Raymond Doherty 23 Jan 2019 10:49am

KPMG to lead Patisserie Valerie administration

The troubled café chain Patisserie Valerie has gone into administration after bank talks fail

Big Four firm KPMG will lead the administration, having been hired last week to advise after the business revealed that the accounting irregularities which brought it close to collapse last October were worse than previously thought.
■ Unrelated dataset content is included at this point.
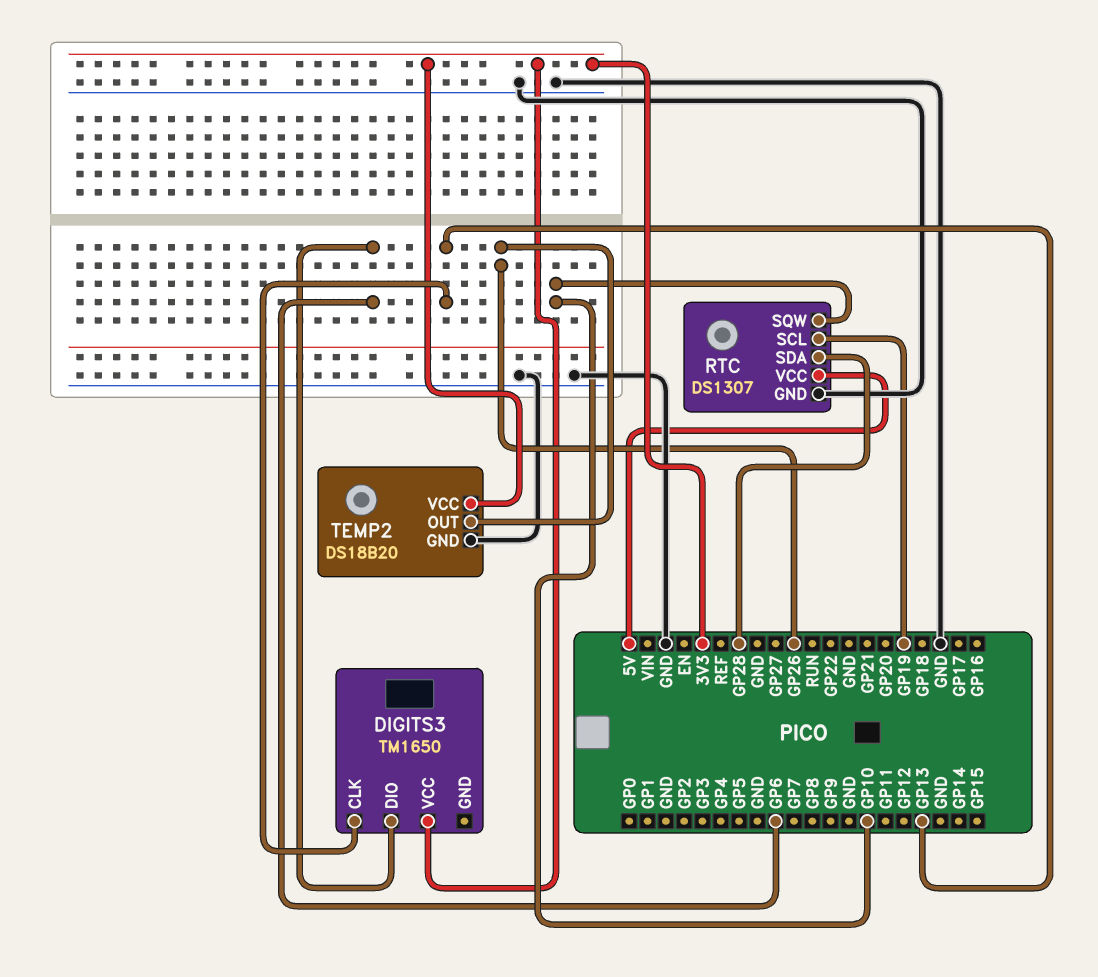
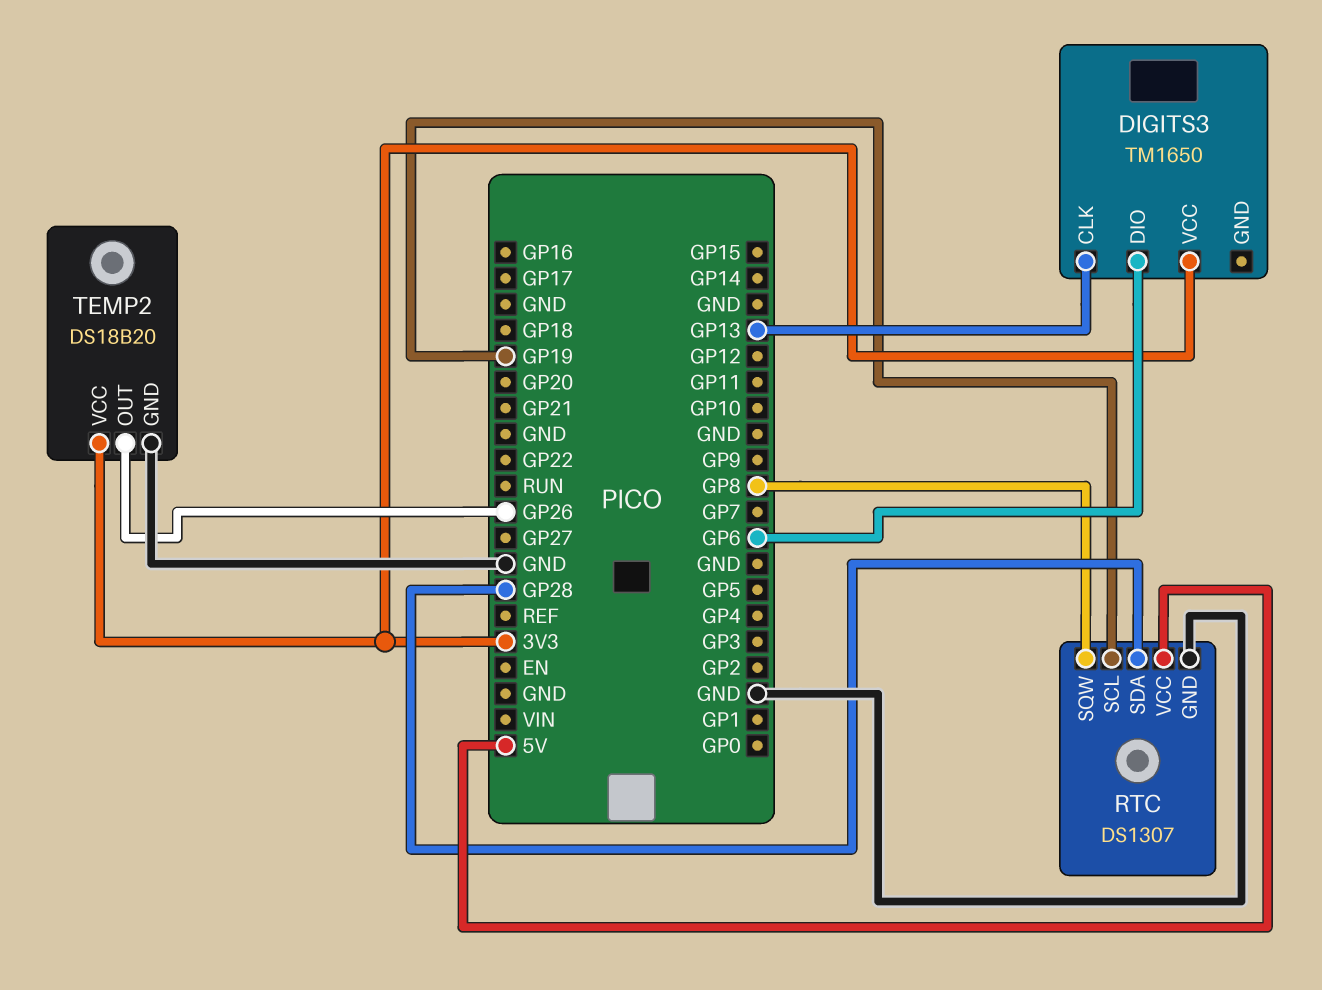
RTC pin SQW: GP10 -> GP8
More than 3,000 jobs are now at risk. 

In a statement to the stock market today, parent company Patisserie Holdings said that as a “direct result of the significant fraud”, it has been unable to renew its bank facilities “and therefore regrettably the business does not have sufficient funding to meet its liabilities as they fall due”.
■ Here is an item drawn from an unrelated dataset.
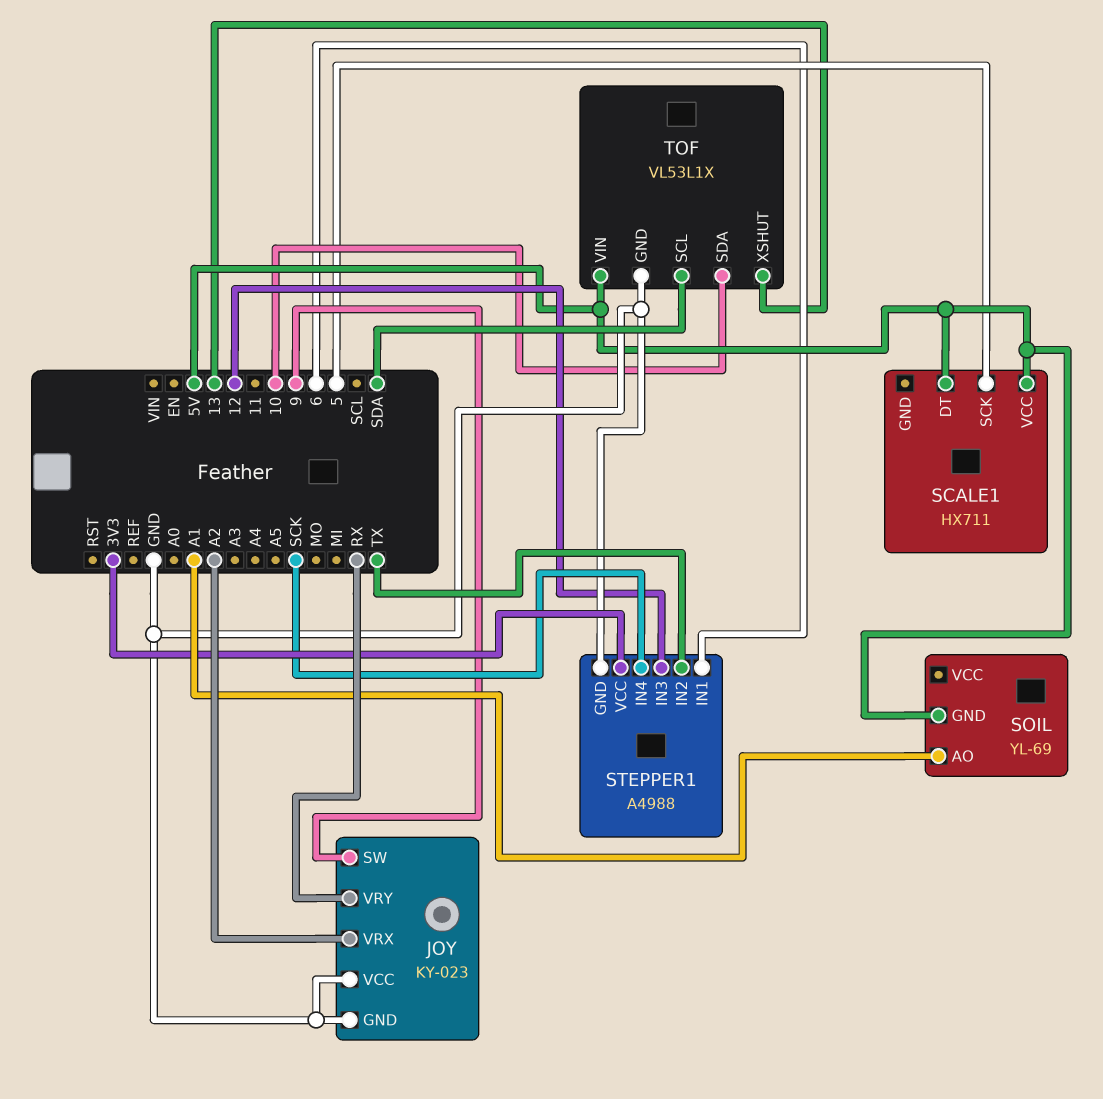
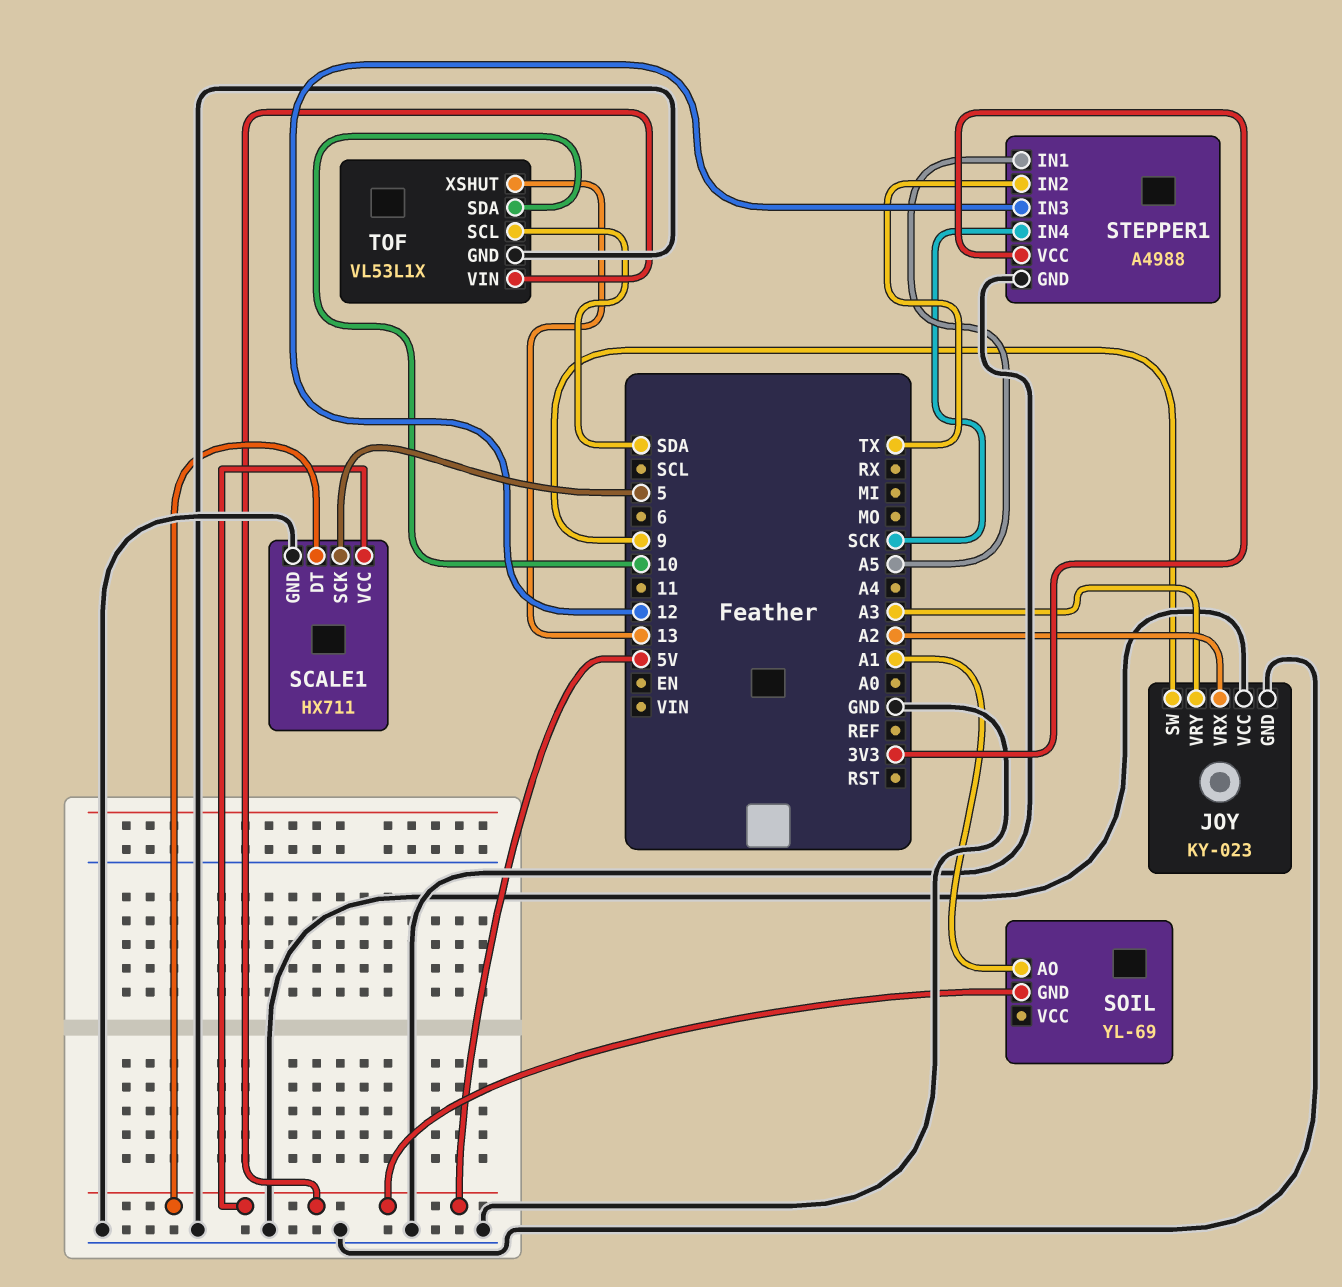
JOY pin VRY: RX -> A3
SCALE1 pin GND: none -> GND
STEPPER1 pin IN1: 6 -> A5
KPMG said that 70 of the chain's stores and concessions would close immediately, with up to 900 redundancies. "Our intention is to continue trading across the profitable stores, as collectively the brands have a strong presence on the high street and have proven very popular with consumers,” said Blair Nimmo, joint administrator. “At the same time, we will be seeking a buyer for the business and are hopeful of a good level of interest."
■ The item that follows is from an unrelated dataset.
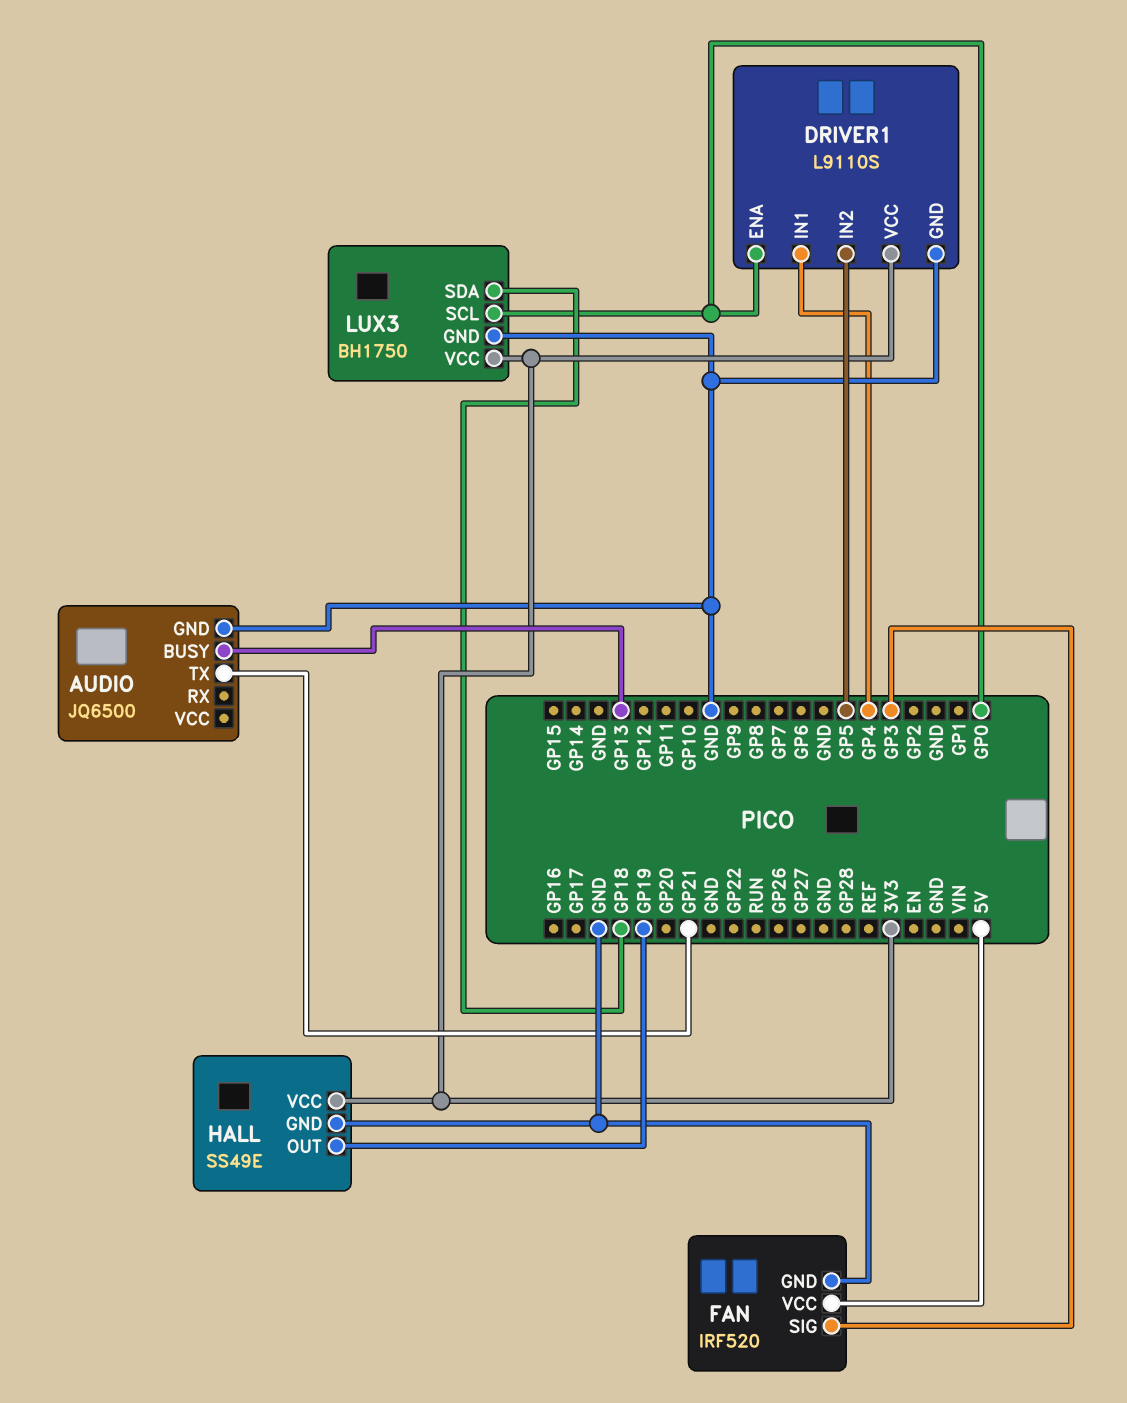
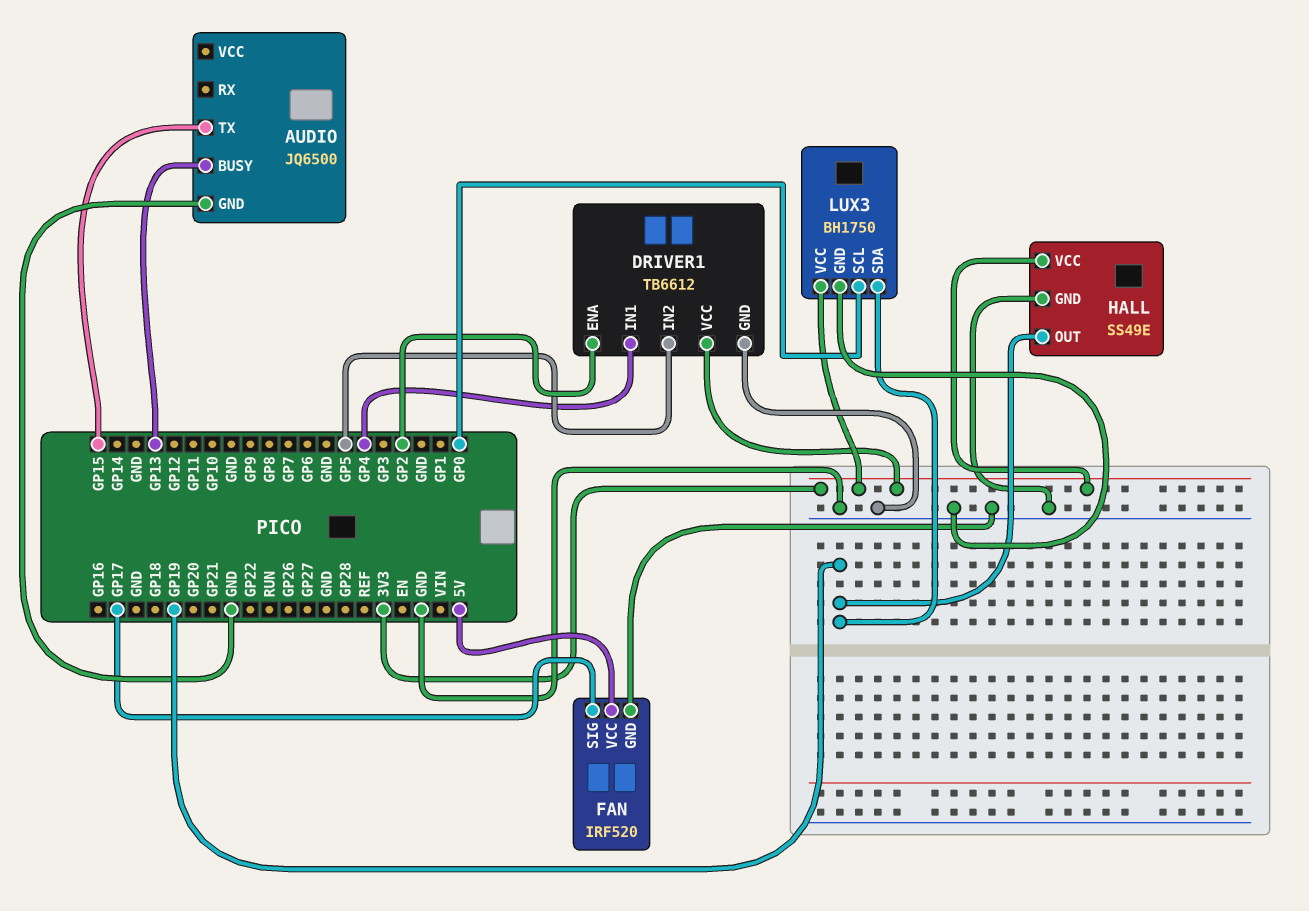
AUDIO pin TX: GP21 -> GP15
DRIVER1: L9110S -> TB6612
DRIVER1 pin ENA: GP0 -> GP2
FAN pin SIG: GP3 -> GP17
LUX3 pin SDA: GP18 -> GP19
Following the collapse of the negotiations with HSBC and Barclays, Patisserie Valerie chairman and major shareholder Luke Johnson provided a personal, unsecured and interest-free loan of £3m to help ensure that January's wages were paid to all staff working in what is left of the business. The loan is also intended to help the administrators keep as many profitable stores as possible trading while they are trying to sell the business.

Patisserie Valerie shocked the market in October 2018 when it announced that it had found “significant and potentially fraudulent” accounting irregularities, was suspending its shares and its CFO, Chris Marsh, and had just discovered that HMRC had issued a winding-up petition against its principal trading subsidiary. 

Two days later, Marsh was arrested and released on bail without charges. Since then Patisserie Holdings uncovered two secret bank overdrafts at HSBC and Barclays which added £9.7m to the debt burden. After chairman Luke Johnson put in £20m of his own money to save the business from going under, he was forced to go cap in hand to Patisserie Holdings’ shareholders to raise an extra £15m.

The Financial Reporting Council is investigating former auditor Grant Thornton’s work at Patisserie Valerie for 2015, 2016 and 2017. RSM was recently appointed to replace GT. 

The Serious Fraud Office has also opened an investigation into Patisserie Valerie.